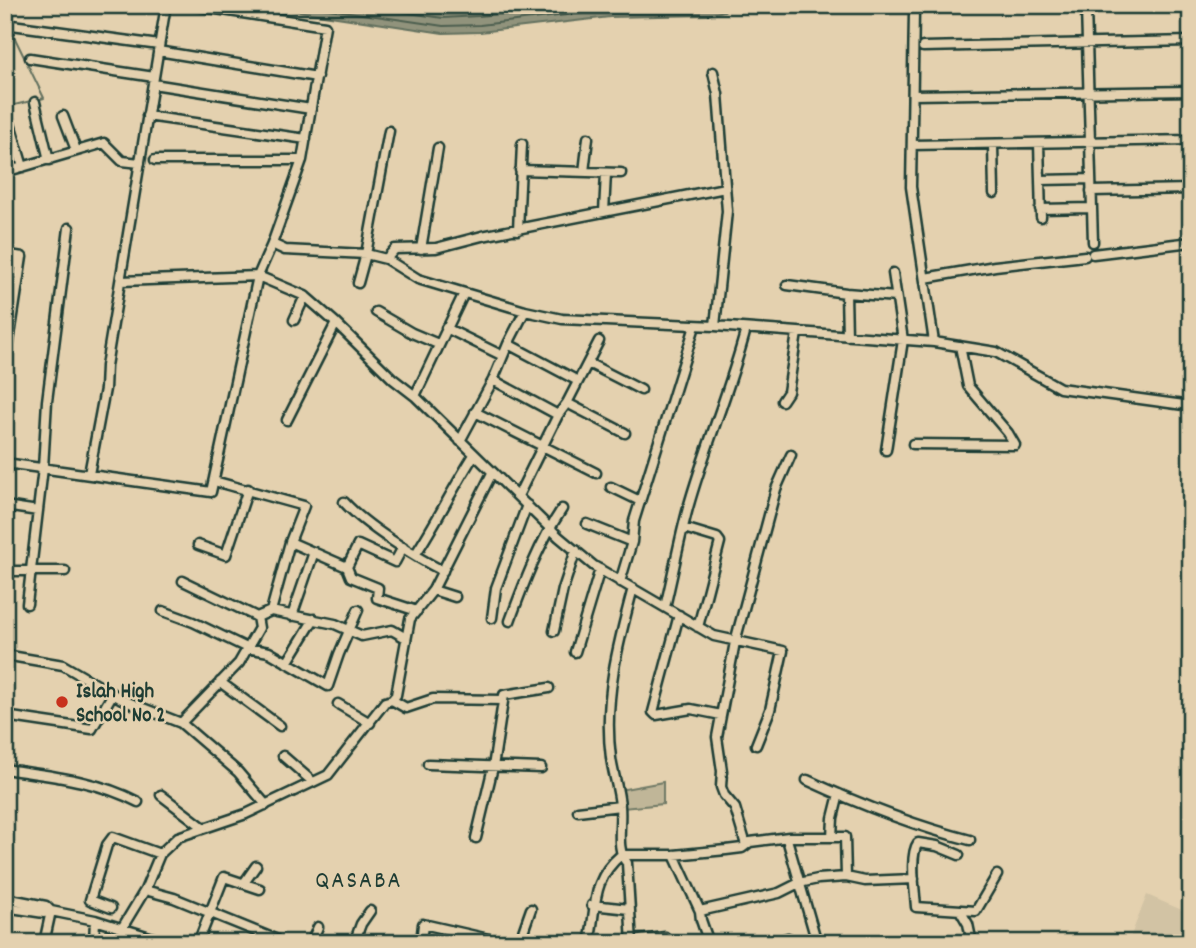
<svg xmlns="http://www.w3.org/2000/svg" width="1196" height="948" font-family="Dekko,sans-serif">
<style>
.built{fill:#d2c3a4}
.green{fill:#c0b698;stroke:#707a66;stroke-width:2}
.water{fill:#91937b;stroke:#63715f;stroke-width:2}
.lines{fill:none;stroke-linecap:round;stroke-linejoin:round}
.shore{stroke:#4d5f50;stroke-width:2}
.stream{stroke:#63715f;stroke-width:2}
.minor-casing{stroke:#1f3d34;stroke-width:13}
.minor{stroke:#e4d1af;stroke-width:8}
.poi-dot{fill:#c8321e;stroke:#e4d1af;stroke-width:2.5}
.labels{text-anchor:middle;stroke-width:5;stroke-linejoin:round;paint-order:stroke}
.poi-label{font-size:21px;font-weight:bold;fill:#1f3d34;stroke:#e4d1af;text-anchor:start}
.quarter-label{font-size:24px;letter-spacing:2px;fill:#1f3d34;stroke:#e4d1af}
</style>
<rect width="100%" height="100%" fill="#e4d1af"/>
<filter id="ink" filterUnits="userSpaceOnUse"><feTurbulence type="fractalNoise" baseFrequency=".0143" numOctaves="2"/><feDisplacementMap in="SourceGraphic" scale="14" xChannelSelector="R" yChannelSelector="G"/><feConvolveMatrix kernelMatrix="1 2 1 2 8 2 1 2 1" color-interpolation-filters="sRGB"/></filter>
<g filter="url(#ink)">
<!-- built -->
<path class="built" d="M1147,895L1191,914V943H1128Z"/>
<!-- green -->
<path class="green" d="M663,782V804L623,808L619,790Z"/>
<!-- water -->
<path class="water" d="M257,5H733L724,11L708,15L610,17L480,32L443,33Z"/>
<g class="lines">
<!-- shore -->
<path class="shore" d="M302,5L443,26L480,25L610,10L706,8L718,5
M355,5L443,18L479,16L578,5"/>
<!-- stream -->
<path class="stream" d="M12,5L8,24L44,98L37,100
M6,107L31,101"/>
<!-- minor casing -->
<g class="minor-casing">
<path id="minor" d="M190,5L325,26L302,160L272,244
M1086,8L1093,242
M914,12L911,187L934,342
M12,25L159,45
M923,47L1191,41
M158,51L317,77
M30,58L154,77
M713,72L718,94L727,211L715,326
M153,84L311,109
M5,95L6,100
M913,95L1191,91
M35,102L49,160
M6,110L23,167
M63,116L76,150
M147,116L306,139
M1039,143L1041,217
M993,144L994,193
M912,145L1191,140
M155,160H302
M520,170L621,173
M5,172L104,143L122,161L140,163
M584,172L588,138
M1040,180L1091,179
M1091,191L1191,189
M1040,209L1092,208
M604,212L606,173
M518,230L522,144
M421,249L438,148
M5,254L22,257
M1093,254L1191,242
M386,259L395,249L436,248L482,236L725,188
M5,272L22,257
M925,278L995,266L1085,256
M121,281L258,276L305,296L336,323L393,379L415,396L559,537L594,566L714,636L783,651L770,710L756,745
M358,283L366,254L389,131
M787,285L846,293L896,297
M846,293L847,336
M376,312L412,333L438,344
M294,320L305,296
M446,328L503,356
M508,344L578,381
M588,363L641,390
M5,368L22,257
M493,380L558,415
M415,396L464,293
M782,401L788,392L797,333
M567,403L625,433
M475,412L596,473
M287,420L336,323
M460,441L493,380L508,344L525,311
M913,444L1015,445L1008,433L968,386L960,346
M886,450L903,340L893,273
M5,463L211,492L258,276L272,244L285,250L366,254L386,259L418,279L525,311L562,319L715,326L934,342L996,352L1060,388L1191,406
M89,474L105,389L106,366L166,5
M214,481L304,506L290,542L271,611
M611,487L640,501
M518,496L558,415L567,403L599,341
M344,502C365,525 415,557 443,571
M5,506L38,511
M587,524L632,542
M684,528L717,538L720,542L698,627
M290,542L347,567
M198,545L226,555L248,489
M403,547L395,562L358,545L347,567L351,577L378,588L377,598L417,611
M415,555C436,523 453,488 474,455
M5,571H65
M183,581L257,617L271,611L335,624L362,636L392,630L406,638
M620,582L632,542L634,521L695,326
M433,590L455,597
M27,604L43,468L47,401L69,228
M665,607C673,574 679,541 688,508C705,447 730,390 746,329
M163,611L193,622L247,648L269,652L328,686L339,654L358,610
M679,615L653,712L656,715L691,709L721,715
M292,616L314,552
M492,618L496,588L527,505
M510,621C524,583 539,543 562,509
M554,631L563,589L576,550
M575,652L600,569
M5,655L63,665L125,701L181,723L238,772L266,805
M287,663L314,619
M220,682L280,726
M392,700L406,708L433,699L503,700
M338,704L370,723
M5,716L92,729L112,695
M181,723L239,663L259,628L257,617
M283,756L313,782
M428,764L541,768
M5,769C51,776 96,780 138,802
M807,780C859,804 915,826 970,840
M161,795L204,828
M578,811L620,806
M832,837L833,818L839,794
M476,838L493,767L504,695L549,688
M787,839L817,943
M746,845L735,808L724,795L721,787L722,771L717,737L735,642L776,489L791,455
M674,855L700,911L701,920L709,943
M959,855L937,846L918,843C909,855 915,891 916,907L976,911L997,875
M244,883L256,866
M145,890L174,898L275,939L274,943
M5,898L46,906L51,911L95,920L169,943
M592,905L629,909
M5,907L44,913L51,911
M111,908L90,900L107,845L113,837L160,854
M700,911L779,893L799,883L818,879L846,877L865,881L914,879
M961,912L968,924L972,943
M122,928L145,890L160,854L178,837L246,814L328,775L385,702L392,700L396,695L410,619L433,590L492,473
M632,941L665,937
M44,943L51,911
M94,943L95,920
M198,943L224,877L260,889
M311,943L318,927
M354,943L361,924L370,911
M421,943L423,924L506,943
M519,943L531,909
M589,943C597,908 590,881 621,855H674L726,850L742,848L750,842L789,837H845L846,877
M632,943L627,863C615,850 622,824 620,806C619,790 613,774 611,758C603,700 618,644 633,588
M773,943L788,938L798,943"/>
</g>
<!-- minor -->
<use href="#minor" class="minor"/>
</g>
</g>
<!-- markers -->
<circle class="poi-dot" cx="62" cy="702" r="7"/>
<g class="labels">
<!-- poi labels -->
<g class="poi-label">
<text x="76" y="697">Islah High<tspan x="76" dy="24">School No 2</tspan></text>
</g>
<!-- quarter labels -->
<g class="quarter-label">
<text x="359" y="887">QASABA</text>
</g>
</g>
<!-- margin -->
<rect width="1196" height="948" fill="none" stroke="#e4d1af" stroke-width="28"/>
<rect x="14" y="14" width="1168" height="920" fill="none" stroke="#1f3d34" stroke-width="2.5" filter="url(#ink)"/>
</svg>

◇ ◇ ◇

Brief:
Extract every line containing the string "lines" from the data above.

Response area:
.lines{fill:none;stroke-linecap:round;stroke-linejoin:round}
<g class="lines">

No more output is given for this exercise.